Thank you to all the doctors who worked on me in my career — and there were a lot. I’m healthy today because of your dedication. I don’t know where I would be today without you.
And listen, I know I’m forgetting a lot of people here. My mom and my dad and my entire family, for always having my back. Donnie Henderson, Rex Ryan, Ed Reed and all the amazing coaches I played for. My guys back at Texas … the real DBU — don’t let anybody tell you otherwise!
And, of course, God — because with Him, all things are possible. (And if I didn’t thank Him, my mom and my grandma would kill me!)
I don’t want to forget anybody, and I’m sure I will. But you know what? You all know who you are. If you feel like you got snubbed, hit me up. I got no problem hearing from some old friends and letting them know how much I appreciate them.
And finally … to the Bills Mafia … you guys get the last and the biggest thank you of all. You didn’t put up with any of my shit, and I’m better off today because of that. We got off on the wrong foot, and that was on me. But man … I love y’all. And I’ll be back soon to stand amongst you and show love to our Bills as they keep climbing. And when we finally win a Super Bowl — soon — I’ll be able to say that I was a part of the come-up.
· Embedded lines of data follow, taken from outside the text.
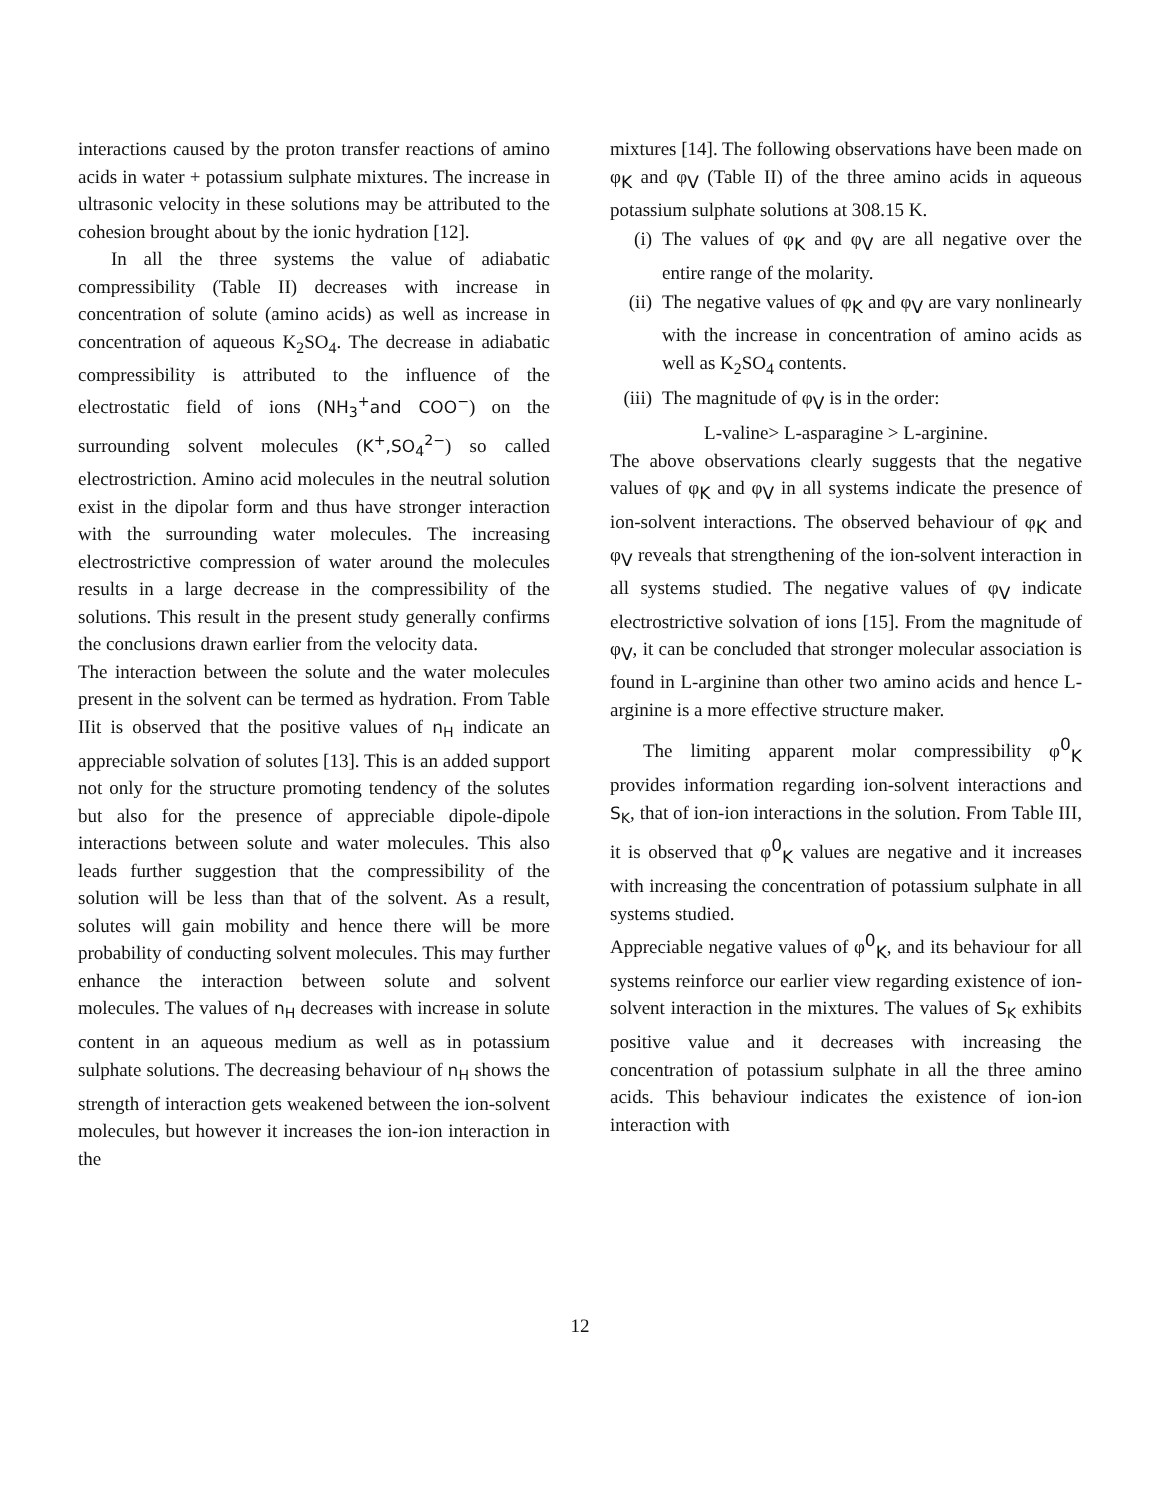interactions caused by the proton transfer reactions of amino acids in water + potassium sulphate mixtures. The increase in ultrasonic velocity in these solutions may be attributed to the cohesion brought about by the ionic hydration [12].
In all the three systems the value of adiabatic compressibility (Table II) decreases with increase in concentration of solute (amino acids) as well as increase in concentration of aqueous K<sub>2</sub>SO<sub>4</sub>. The decrease in adiabatic compressibility is attributed to the influence of the electrostatic field of ions (NH<sub>3</sub><sup>+</sup>and COO<sup>−</sup>) on the surrounding solvent molecules (K<sup>+</sup>,SO<sub>4</sub><sup>2−</sup>) so called electrostriction. Amino acid molecules in the neutral solution exist in the dipolar form and thus have stronger interaction with the surrounding water molecules. The increasing electrostrictive compression of water around the molecules results in a large decrease in the compressibility of the solutions. This result in the present study generally confirms the conclusions drawn earlier from the velocity data.
The interaction between the solute and the water molecules present in the solvent can be termed as hydration. From Table IIit is observed that the positive values of n<sub>H</sub> indicate an appreciable solvation of solutes [13]. This is an added support not only for the structure promoting tendency of the solutes but also for the presence of appreciable dipole-dipole interactions between solute and water molecules. This also leads further suggestion that the compressibility of the solution will be less than that of the solvent. As a result, solutes will gain mobility and hence there will be more probability of conducting solvent molecules. This may further enhance the interaction between solute and solvent molecules. The values of n<sub>H</sub> decreases with increase in solute content in an aqueous medium as well as in potassium sulphate solutions. The decreasing behaviour of n<sub>H</sub> shows the strength of interaction gets weakened between the ion-solvent molecules, but however it increases the ion-ion interaction in the
mixtures [14]. The following observations have been made on φ<sub>K</sub> and φ<sub>V</sub> (Table II) of the three amino acids in aqueous potassium sulphate solutions at 308.15 K.
(i) The values of φ<sub>K</sub> and φ<sub>V</sub> are all negative over the entire range of the molarity.
(ii) The negative values of φ<sub>K</sub> and φ<sub>V</sub> are vary nonlinearly with the increase in concentration of amino acids as well as K<sub>2</sub>SO<sub>4</sub> contents.
(iii) The magnitude of φ<sub>V</sub> is in the order:
L-valine> L-asparagine > L-arginine.
The above observations clearly suggests that the negative values of φ<sub>K</sub> and φ<sub>V</sub> in all systems indicate the presence of ion-solvent interactions. The observed behaviour of φ<sub>K</sub> and φ<sub>V</sub> reveals that strengthening of the ion-solvent interaction in all systems studied. The negative values of φ<sub>V</sub> indicate electrostrictive solvation of ions [15]. From the magnitude of φ<sub>V</sub>, it can be concluded that stronger molecular association is found in L-arginine than other two amino acids and hence L-arginine is a more effective structure maker.
The limiting apparent molar compressibility φ<sup>0</sup><sub>K</sub> provides information regarding ion-solvent interactions and S<sub>K</sub>, that of ion-ion interactions in the solution. From Table III, it is observed that φ<sup>0</sup><sub>K</sub> values are negative and it increases with increasing the concentration of potassium sulphate in all systems studied.
Appreciable negative values of φ<sup>0</sup><sub>K</sub>, and its behaviour for all systems reinforce our earlier view regarding existence of ion-solvent interaction in the mixtures. The values of S<sub>K</sub> exhibits positive value and it decreases with increasing the concentration of potassium sulphate in all the three amino acids. This behaviour indicates the existence of ion-ion interaction with
12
That even though I wasn’t there when we finally made it back to the playoffs, or when we eventually lift a Lombardi Trophy, I helped put the franchise in position to accomplish those goals.
At least I hope I did.
I just hope I did enough, you know? I feel like I had so much more to give to you guys, and I just didn’t have enough time. I wasted time — time that I’ll never get back.
But that’s life, I guess.
So again … thank you, Bills Mafia. Because I was born in California and raised in Texas. But Buffalo will always be the place where I grew up — where I became a man. No matter what comes next or where the next chapter of my life takes me, we’ll always have that. And I wouldn’t have it any other way.